◆ **About this exercise**
Repeat the data that follows, word for word, without the images.
____________
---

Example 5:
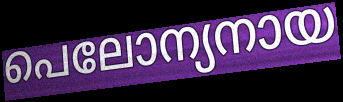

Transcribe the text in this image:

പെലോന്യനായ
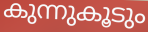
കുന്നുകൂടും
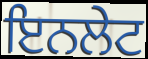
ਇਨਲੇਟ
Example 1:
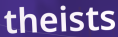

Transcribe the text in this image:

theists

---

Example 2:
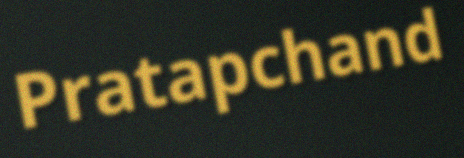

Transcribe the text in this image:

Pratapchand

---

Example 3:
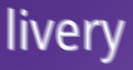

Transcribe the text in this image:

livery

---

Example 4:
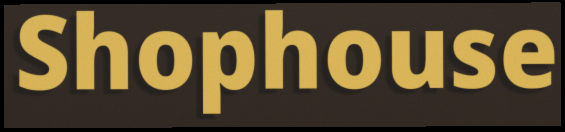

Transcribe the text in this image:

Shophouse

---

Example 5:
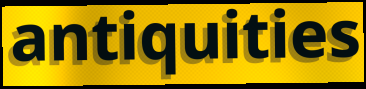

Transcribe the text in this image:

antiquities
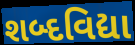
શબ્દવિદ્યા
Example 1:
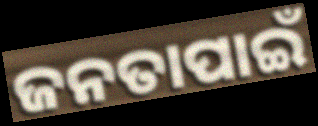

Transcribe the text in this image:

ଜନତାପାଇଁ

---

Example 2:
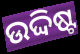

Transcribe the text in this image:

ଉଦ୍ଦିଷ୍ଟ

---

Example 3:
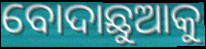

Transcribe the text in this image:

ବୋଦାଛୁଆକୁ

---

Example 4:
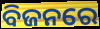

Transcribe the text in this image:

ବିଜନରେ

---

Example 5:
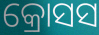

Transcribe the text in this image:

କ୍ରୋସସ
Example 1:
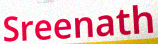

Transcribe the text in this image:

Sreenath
____________
◆ **Task answer**
---

Example 5:

Transcribe the text in this image:

പെലോന്യനായ
കുന്നുകൂടും
ਇਨਲੇਟ
Example 1:

Transcribe the text in this image:

theists

---

Example 2:

Transcribe the text in this image:

Pratapchand

---

Example 3:

Transcribe the text in this image:

livery

---

Example 4:

Transcribe the text in this image:

Shophouse

---

Example 5:

Transcribe the text in this image:

antiquities
શબ્દવિદ્યા
Example 1:

Transcribe the text in this image:

ଜନତାପାଇଁ

---

Example 2:

Transcribe the text in this image:

ଉଦ୍ଦିଷ୍ଟ

---

Example 3:

Transcribe the text in this image:

ବୋଦାଛୁଆକୁ

---

Example 4:

Transcribe the text in this image:

ବିଜନରେ

---

Example 5:

Transcribe the text in this image:

କ୍ରୋସସ
Example 1:

Transcribe the text in this image:

Sreenath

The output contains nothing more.